Records excerpted from a collection
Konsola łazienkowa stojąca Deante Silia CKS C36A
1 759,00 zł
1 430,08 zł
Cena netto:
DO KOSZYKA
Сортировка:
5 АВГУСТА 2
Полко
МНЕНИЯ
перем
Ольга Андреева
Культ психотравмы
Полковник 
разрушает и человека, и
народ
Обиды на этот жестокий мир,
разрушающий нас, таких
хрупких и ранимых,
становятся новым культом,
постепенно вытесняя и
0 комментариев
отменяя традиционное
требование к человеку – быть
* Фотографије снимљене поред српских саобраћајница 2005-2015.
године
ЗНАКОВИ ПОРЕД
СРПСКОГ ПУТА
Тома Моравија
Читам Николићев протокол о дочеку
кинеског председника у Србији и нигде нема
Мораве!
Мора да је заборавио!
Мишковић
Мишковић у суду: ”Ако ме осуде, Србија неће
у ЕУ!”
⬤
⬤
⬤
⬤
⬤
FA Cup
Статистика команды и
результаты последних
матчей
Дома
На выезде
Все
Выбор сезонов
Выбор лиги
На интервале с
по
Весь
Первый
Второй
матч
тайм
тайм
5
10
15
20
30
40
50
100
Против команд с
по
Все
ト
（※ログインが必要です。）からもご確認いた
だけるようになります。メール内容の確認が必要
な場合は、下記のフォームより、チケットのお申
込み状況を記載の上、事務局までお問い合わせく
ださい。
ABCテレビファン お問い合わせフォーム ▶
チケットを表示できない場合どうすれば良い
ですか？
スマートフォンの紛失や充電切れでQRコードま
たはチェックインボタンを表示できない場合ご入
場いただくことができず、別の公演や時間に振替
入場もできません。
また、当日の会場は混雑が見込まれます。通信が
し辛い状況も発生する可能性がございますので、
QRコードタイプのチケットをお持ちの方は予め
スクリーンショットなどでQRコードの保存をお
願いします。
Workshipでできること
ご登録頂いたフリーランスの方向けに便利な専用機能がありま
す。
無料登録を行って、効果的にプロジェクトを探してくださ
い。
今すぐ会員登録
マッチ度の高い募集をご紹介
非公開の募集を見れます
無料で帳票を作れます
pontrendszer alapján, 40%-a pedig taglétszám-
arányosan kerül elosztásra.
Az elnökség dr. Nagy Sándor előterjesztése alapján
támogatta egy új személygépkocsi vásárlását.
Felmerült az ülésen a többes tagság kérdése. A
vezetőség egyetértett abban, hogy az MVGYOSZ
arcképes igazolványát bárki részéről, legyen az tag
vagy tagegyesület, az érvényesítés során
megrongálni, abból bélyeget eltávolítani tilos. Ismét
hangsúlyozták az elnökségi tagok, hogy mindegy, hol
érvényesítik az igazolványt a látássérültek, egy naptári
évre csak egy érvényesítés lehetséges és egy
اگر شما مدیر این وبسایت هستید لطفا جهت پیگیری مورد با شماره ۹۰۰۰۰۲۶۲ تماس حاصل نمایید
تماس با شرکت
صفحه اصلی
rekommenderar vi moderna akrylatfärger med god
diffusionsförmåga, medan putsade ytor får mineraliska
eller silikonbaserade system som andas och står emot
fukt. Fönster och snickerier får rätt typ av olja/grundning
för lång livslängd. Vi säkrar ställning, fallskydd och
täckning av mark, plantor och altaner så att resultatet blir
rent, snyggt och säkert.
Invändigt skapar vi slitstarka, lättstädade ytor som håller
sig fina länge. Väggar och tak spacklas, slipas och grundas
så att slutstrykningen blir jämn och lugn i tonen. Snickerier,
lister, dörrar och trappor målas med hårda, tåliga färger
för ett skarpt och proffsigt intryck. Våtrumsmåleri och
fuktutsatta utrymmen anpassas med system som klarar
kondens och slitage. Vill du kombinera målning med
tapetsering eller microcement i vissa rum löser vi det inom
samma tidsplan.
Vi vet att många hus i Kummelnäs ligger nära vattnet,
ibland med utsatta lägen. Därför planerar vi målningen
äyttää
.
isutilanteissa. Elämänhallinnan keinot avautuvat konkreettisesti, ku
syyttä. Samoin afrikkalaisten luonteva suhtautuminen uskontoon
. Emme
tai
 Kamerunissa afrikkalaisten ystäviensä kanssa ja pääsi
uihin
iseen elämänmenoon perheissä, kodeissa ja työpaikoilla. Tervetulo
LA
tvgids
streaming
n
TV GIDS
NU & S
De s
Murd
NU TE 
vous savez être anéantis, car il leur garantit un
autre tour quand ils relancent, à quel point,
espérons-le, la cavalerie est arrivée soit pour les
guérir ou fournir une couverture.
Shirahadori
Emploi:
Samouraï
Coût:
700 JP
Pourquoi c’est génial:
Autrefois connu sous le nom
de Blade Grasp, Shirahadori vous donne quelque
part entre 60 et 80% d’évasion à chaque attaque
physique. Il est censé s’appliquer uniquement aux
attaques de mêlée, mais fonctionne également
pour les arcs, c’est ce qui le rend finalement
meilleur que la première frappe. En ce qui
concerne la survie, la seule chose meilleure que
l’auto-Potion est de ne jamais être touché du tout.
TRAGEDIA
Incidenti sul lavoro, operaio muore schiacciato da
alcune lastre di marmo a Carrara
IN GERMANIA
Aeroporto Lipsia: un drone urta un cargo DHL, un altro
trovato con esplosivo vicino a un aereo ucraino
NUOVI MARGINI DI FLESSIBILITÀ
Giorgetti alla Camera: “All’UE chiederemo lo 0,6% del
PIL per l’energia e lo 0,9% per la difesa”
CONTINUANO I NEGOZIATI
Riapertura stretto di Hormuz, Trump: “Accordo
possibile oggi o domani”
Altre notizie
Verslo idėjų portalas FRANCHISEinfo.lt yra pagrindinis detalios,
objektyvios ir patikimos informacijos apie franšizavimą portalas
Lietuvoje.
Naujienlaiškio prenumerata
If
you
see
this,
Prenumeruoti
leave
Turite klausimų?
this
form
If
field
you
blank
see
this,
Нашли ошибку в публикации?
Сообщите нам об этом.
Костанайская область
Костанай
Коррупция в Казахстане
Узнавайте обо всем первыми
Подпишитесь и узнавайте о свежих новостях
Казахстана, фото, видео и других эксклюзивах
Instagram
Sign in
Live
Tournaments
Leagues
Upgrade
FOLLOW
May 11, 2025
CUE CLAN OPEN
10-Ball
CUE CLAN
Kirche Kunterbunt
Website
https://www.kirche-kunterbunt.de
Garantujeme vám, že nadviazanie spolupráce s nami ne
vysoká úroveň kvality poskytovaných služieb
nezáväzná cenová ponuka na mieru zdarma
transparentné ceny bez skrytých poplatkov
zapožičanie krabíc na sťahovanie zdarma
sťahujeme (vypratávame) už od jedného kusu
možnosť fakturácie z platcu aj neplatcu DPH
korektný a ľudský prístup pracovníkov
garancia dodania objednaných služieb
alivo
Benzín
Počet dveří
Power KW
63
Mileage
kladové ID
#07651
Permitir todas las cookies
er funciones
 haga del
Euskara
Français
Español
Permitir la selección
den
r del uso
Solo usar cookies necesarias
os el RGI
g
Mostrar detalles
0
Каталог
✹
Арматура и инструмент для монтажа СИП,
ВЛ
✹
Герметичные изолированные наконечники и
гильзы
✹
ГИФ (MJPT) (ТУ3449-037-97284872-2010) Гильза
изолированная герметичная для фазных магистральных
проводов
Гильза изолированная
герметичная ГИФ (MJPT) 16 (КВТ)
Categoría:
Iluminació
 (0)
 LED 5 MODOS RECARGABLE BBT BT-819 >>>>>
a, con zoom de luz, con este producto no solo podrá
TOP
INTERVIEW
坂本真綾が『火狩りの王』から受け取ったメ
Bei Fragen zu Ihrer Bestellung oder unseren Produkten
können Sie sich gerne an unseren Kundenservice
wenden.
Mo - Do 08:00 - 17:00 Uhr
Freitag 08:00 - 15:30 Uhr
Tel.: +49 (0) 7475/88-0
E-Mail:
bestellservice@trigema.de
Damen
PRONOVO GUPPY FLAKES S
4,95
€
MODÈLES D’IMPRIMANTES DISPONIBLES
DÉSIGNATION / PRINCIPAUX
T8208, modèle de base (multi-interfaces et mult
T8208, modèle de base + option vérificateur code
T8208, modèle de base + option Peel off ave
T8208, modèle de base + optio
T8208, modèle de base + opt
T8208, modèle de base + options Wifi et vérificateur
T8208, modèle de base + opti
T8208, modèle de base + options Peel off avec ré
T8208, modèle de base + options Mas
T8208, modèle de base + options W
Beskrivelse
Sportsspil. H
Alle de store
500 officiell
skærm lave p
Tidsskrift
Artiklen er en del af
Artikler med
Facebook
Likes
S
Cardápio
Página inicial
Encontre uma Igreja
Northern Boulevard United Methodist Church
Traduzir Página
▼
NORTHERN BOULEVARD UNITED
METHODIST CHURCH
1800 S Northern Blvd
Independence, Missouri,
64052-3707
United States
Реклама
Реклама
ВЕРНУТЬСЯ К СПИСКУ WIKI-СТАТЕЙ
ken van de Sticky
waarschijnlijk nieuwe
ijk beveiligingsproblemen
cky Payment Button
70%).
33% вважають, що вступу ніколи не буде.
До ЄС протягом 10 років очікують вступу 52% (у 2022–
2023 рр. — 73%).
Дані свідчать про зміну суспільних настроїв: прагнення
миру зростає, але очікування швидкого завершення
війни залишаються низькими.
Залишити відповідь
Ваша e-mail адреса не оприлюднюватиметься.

:: Work instruction ::
Above are the entries. Quote exactly the lines from the one bearing "Vi vet att många" through the one bearing "autre tour quand".

:: Worked solution ::
Vi vet att många hus i Kummelnäs ligger nära vattnet,
ibland med utsatta lägen. Därför planerar vi målningen
äyttää
.
isutilanteissa. Elämänhallinnan keinot avautuvat konkreettisesti, ku
syyttä. Samoin afrikkalaisten luonteva suhtautuminen uskontoon
. Emme
tai
 Kamerunissa afrikkalaisten ystäviensä kanssa ja pääsi
uihin
iseen elämänmenoon perheissä, kodeissa ja työpaikoilla. Tervetulo
LA
tvgids
streaming
n
TV GIDS
NU & S
De s
Murd
NU TE 
vous savez être anéantis, car il leur garantit un
autre tour quand ils relancent, à quel point,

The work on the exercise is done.